The Shrine is about an ambitious resourceful heroine who’s so focused on her journalism career that she doesn’t pay sufficient attention to her boyfriend, and she’s made to pay for this. She catches wind of a potential story of tourists who disappear in a remote Polish village and drags her photog-boyfriend there; they take along an intern—a younger, perkier version of herself—because they need a spare. They all determinedly do the opposite of whatever they should.
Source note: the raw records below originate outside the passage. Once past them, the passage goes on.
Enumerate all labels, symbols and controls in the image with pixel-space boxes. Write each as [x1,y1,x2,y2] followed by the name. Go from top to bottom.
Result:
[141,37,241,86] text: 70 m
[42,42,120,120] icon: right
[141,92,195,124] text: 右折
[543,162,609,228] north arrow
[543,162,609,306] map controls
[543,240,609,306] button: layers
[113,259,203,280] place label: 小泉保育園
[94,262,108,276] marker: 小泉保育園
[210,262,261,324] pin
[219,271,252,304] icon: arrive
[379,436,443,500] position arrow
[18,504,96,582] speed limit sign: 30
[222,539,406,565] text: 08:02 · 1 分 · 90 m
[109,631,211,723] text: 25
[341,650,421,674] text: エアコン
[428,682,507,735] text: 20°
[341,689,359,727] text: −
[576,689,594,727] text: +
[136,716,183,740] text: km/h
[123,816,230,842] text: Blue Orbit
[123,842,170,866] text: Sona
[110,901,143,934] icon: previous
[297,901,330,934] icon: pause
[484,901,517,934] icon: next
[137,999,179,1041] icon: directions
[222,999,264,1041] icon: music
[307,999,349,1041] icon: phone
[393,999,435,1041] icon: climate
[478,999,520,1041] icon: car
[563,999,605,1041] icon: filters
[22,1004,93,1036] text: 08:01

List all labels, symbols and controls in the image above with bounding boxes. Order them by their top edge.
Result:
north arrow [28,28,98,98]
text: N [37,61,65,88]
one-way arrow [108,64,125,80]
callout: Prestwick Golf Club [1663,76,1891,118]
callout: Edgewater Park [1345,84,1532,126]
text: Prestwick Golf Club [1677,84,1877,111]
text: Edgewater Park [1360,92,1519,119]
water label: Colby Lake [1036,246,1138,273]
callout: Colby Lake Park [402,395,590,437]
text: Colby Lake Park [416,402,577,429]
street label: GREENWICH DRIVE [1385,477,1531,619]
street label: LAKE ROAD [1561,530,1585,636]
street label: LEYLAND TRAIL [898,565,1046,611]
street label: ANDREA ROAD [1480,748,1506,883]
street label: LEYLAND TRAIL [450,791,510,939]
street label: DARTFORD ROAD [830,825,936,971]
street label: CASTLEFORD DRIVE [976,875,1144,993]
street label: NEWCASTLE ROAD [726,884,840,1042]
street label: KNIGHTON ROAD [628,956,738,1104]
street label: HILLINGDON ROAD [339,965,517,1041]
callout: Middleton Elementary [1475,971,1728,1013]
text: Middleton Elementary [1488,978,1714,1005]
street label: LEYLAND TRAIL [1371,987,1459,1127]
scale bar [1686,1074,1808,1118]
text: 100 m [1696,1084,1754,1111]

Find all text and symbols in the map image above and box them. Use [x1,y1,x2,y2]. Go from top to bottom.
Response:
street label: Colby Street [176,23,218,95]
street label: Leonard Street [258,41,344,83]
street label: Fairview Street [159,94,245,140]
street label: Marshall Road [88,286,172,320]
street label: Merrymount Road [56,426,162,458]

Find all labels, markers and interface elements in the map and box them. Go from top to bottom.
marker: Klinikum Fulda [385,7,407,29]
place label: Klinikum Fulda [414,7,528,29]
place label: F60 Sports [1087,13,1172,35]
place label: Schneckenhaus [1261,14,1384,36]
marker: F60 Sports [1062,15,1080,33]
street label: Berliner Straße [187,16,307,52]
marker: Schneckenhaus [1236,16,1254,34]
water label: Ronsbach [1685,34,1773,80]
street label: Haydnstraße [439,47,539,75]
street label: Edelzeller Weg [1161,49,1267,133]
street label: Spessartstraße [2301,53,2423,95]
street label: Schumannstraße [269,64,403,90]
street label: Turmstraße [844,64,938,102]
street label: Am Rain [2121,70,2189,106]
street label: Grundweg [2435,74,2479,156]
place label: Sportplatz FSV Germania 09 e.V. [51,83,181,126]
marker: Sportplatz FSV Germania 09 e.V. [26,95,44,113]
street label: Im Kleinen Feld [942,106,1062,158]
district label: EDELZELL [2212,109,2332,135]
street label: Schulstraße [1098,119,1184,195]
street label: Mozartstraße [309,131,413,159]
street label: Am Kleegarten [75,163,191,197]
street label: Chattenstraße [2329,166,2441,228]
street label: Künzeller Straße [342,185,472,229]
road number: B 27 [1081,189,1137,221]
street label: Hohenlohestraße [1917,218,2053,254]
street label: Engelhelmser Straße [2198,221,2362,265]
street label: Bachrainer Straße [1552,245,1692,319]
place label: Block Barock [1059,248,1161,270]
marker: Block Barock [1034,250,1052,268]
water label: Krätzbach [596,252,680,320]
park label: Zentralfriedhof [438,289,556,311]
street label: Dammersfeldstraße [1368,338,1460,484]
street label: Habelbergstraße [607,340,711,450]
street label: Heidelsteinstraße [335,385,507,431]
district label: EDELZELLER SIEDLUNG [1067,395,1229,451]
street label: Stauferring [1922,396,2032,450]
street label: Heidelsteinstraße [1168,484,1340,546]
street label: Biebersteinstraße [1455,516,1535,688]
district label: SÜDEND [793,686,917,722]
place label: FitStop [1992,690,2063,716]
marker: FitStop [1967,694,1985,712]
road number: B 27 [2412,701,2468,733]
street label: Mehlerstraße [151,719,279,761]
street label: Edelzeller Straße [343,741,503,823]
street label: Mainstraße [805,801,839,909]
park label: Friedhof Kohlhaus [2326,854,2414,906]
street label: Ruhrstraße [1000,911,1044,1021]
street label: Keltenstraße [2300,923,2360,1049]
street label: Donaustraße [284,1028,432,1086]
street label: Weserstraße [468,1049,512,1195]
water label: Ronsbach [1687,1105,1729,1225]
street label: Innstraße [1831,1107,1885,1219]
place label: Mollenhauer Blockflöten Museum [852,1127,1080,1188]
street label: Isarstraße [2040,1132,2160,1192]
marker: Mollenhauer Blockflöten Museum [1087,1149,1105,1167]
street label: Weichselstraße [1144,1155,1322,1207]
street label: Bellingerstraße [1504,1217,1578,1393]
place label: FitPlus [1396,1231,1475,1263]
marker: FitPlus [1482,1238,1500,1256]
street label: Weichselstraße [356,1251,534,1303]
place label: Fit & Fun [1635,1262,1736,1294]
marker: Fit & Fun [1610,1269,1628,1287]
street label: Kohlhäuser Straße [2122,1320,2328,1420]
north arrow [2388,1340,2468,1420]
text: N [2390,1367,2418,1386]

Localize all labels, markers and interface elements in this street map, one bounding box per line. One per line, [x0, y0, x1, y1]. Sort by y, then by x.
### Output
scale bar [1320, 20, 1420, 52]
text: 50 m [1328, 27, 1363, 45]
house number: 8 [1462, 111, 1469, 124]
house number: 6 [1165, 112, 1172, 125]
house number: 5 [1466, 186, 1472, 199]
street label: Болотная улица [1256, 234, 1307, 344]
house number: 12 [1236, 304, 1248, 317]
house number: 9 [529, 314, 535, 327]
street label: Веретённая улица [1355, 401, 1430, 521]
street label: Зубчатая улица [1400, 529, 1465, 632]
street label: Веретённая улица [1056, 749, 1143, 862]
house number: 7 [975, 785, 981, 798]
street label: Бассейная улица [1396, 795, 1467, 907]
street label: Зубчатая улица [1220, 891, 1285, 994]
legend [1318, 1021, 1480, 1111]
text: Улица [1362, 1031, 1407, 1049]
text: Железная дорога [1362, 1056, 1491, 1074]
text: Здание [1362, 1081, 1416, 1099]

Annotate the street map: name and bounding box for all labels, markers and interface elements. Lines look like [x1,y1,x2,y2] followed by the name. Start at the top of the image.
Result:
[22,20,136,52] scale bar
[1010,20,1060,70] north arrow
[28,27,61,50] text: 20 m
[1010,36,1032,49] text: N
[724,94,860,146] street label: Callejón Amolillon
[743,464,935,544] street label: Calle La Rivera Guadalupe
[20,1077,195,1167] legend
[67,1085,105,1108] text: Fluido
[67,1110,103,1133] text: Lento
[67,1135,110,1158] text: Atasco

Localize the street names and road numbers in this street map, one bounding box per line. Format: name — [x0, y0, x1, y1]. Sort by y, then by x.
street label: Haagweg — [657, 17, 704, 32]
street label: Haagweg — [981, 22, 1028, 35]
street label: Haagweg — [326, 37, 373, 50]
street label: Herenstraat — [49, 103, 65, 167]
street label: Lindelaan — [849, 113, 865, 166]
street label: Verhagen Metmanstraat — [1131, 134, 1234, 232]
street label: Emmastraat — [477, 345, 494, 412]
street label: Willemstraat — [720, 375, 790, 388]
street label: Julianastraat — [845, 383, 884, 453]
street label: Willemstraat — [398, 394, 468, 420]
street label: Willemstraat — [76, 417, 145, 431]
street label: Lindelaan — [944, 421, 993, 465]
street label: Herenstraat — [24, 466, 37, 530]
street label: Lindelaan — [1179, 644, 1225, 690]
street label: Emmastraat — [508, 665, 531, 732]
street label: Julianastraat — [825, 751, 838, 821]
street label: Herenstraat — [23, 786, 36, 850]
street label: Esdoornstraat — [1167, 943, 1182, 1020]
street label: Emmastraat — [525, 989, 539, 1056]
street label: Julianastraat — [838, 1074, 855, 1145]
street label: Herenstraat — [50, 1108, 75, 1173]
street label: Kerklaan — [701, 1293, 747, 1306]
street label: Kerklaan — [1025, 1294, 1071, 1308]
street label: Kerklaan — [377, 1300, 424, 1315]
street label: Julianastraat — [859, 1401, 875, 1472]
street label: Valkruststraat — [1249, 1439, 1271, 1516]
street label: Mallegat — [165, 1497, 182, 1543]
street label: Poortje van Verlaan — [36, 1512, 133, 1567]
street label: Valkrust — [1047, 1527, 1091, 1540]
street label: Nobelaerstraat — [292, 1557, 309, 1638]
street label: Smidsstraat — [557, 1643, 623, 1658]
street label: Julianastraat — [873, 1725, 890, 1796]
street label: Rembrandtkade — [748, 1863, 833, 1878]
This begins as another xenophobic horror in post-commie Eastern Europe, touching on the atavistic fears of modern city folk when confronted with rural folk, and then turns frankly into a variation on The Exorcist. The boyfriend gets to hear her break down in tears and apologize (“It’s all my fault”) when things go south, but she won’t get off that easily. Women like her are clearly possessed by the devil, and the boyfriend must finally collude with the male society that fights evil. Thus do horror movies tap into social fears—in this case, the fears of insecure young men who feel threatened by go-getting women.
The woodsy locales are effective, and the highpoint is the lengthy wordless scene in the mist where the women discover a terrifying statue. That moment is creepy, well paced and visualized, with perhaps a nod to Lovecraft or Arthur Machen. I like that it’s never fully explained, except for one local who shrugs and says “It’s our curse.”